***** Data to examine
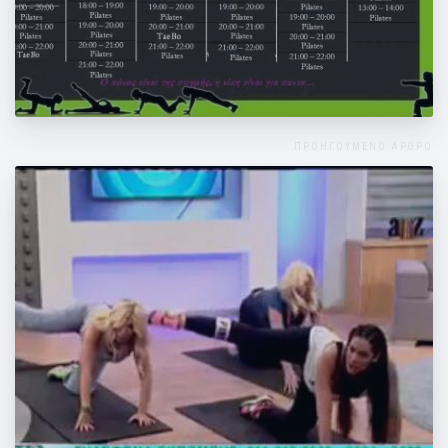
Τα καλοκαιρινά μας προγράμματα
ΠΡΟΗΓΟΥΜΕΝΟ ΑΡΘΡΟ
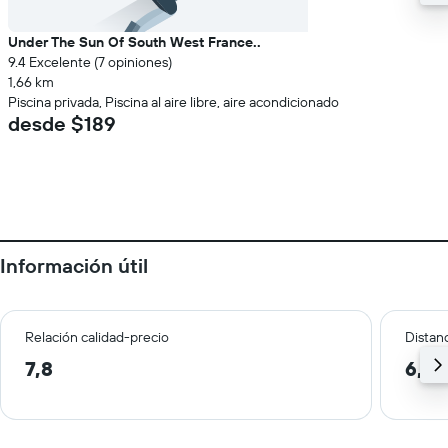
Under The Sun Of South West France..
9.4 Excelente (7 opiniones)
1,66 km
Piscina privada, Piscina al aire libre, aire acondicionado
desde $189
Información útil
Relación calidad-precio
Distanc
7,8
6,0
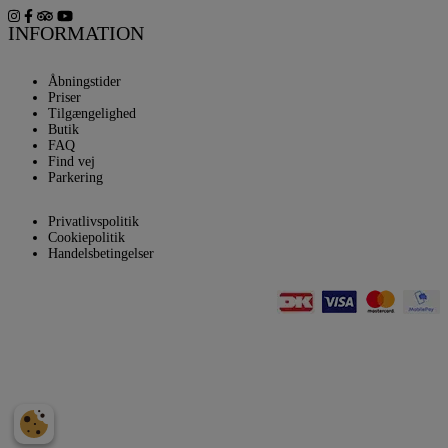
INFORMATION
Åbningstider
Priser
Tilgængelighed
Butik
FAQ
Find vej
Parkering
Privatlivspolitik
Cookiepolitik
Handelsbetingelser
Webshop
Kontakt os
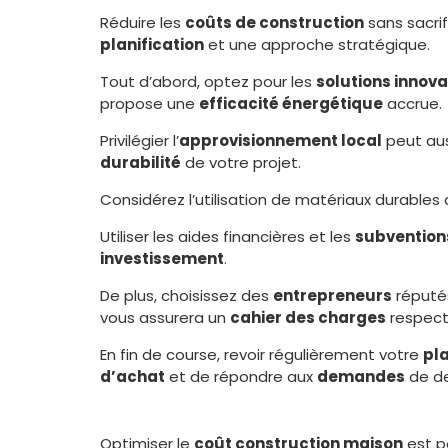
Réduire les
coûts de construction
sans sacrif
planification
et une approche stratégique.
Tout d’abord, optez pour les
solutions innov
propose une
efficacité énergétique
accrue.
Privilégier l’
approvisionnement local
peut auss
durabilité
de votre projet.
Considérez l’utilisation de matériaux durables
Utiliser les aides financières et les
subvention
investissement
.
De plus, choisissez des
entrepreneurs
réputés
vous assurera un
cahier des charges
respect
En fin de course, revoir régulièrement votre
pl
d’achat
et de répondre aux
demandes
de de
Optimiser le
coût construction maison
est p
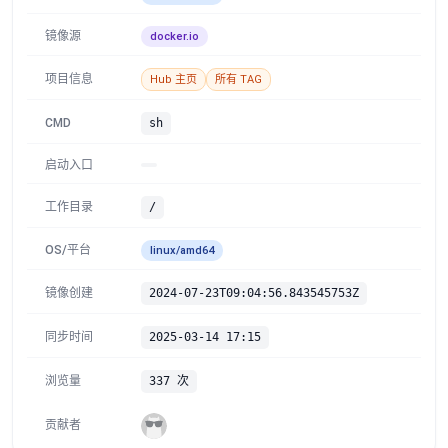
镜像源
docker.io
项目信息
Hub 主页
所有 TAG
CMD
sh
启动入口
工作目录
/
OS/平台
linux/amd64
镜像创建
2024-07-23T09:04:56.843545753Z
同步时间
2025-03-14 17:15
浏览量
337 次
贡献者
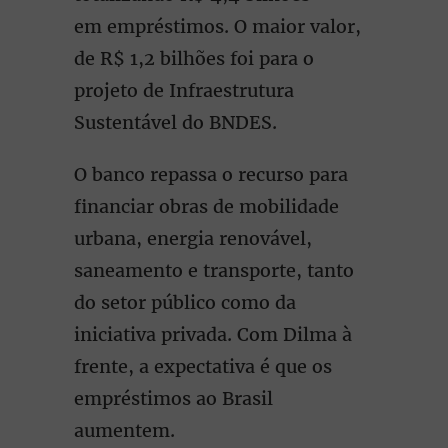
em empréstimos. O maior valor,
de R$ 1,2 bilhões foi para o
projeto de Infraestrutura
Sustentável do BNDES.
O banco repassa o recurso para
financiar obras de mobilidade
urbana, energia renovável,
saneamento e transporte, tanto
do setor público como da
iniciativa privada. Com Dilma à
frente, a expectativa é que os
empréstimos ao Brasil
aumentem.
**********
**What to work on**. Your output should be the lines above from the one that contains "9.4 Excelente (7 opiniones)" through the one that contains "coûts de construction", word for word, with pictures left out.

**Solution for this problem**.
9.4 Excelente (7 opiniones)
1,66 km
Piscina privada, Piscina al aire libre, aire acondicionado
desde $189
Información útil
Relación calidad-precio
Distanc
7,8
6,0
INFORMATION
Åbningstider
Priser
Tilgængelighed
Butik
FAQ
Find vej
Parkering
Privatlivspolitik
Cookiepolitik
Handelsbetingelser
Webshop
Kontakt os
Réduire les
coûts de construction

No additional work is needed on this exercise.